Comment 6 Tomas Jelinek 2017-01-18 08:30:06 UTC
> The phenomenon is  a little different, there is a shutdown status when
> migrating, but it will automatically be running again immediately.

Do I understand correctly that the VM is not actually down, it is just reported as down for a short while and than again correctly reported as up? E.g. if you put the same sleep at the end of the script like here: https://bugzilla.redhat.com/show_bug.cgi?id=1409033
does it work correctly?

Comment 7 Yanqiu Zhang 2017-01-18 09:15:42 UTC
Hi,Tomas
Pls refer to my answers:
1.Do I understand correctly that the VM is not actually down, it is just reported as down for a short while and than again correctly reported as up?
 - Yes, I think so. Since the job in guest keeps running, not reboot.
2.if you put the same sleep at the end of the script like here: https://bugzilla.redhat.com/show_bug.cgi?id=1409033
does it work correctly?
 - I used the same script as https://bugzilla.redhat.com/show_bug.cgi?id=1409033#c6, sleep(2) before migrate.

Comment 8 Arik 2017-02-08 12:08:22 UTC
A fix for that was done back in Dec 14 (https://gerrit.ovirt.org/#/c/67917/) but it seems that a new version of vdsm-jsonrpc-java was built only on Jan 9. So I'm not sure whether the engine you used included the fix or not. Could you please try to reproduce it with the latest 4.1 version?

Comment 9 Yanqiu Zhang 2017-02-09 11:41:43 UTC
Blocked by https://bugzilla.redhat.com/show_bug.cgi?id=1420718, cannot start a normal vm now.

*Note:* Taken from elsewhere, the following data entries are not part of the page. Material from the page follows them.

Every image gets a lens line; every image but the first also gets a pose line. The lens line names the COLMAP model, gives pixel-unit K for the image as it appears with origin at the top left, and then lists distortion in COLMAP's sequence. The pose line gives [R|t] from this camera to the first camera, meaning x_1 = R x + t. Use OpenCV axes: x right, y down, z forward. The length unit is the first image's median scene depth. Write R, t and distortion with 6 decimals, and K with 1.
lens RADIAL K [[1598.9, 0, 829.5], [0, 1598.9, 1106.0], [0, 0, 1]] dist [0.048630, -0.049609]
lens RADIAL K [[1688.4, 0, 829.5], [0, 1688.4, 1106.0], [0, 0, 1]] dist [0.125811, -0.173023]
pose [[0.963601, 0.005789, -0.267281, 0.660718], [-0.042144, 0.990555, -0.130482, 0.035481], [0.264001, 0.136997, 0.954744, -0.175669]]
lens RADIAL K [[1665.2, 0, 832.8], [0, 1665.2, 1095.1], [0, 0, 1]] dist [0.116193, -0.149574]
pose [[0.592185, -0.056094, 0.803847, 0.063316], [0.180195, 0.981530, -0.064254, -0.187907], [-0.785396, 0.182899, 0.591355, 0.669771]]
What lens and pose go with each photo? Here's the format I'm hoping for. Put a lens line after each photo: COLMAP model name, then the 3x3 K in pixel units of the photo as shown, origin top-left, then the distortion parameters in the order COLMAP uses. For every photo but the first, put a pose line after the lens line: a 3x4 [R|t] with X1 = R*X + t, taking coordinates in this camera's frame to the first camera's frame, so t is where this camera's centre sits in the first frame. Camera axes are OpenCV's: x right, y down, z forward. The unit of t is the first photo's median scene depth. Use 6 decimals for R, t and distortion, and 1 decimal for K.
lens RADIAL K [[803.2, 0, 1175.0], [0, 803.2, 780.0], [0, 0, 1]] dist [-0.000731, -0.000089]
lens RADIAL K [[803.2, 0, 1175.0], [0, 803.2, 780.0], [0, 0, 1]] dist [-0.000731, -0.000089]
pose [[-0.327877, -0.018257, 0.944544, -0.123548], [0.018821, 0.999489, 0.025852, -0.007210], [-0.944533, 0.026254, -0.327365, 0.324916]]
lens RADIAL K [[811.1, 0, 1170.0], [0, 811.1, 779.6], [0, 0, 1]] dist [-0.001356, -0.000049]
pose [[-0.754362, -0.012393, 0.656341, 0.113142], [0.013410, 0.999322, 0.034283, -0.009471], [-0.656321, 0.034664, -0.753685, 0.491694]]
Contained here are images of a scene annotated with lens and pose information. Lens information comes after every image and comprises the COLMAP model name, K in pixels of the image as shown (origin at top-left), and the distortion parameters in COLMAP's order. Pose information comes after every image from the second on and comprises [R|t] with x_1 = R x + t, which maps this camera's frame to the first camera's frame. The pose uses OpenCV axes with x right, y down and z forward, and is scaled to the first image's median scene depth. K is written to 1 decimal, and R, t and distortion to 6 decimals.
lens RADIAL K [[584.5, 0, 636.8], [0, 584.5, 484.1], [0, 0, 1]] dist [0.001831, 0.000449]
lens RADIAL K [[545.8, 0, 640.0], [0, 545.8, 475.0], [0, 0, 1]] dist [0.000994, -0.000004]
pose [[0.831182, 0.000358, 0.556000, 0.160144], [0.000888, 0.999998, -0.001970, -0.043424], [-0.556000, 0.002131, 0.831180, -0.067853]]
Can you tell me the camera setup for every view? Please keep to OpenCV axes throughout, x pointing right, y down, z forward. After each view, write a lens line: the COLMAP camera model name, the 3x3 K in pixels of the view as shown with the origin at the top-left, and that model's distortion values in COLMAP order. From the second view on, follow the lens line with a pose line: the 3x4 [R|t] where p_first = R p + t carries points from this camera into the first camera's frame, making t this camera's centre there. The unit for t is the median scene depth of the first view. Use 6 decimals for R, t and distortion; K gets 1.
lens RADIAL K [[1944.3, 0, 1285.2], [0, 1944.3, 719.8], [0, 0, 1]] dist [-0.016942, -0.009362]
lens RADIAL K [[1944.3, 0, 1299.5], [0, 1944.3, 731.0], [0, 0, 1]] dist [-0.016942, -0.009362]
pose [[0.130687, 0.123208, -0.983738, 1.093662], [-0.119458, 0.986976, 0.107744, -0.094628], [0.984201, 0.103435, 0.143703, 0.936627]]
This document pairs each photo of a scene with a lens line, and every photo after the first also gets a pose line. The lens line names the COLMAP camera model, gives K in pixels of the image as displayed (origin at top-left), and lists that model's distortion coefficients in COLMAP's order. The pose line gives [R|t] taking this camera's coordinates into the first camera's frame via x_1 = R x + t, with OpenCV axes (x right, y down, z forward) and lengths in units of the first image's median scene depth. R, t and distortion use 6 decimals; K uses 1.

Comment 10 Yaniv Kaul 2017-10-15 17:53:32 UTC
I've just seen this happening now in o-s-t.
Need to reproduce with logs.

Comment 11 Michal Skrivanek 2020-03-18 15:43:21 UTC
This bug didn't get any attention for a while, we didn't have the capacity to make any progress. If you deeply care about it or want to work on it please assign/target accordingly

Comment 12 Michal Skrivanek 2020-03-18 15:46:39 UTC
This bug didn't get any attention for a while, we didn't have the capacity to make any progress. If you deeply care about it or want to work on it please assign/target accordingly

Comment 13 Michal Skrivanek 2020-04-01 14:44:15 UTC
ok, closing. Please reopen if still relevant/you want to work on it.

Comment 14 Michal Skrivanek 2020-04-01 14:49:20 UTC
ok, closing. Please reopen if still relevant/you want to work on it.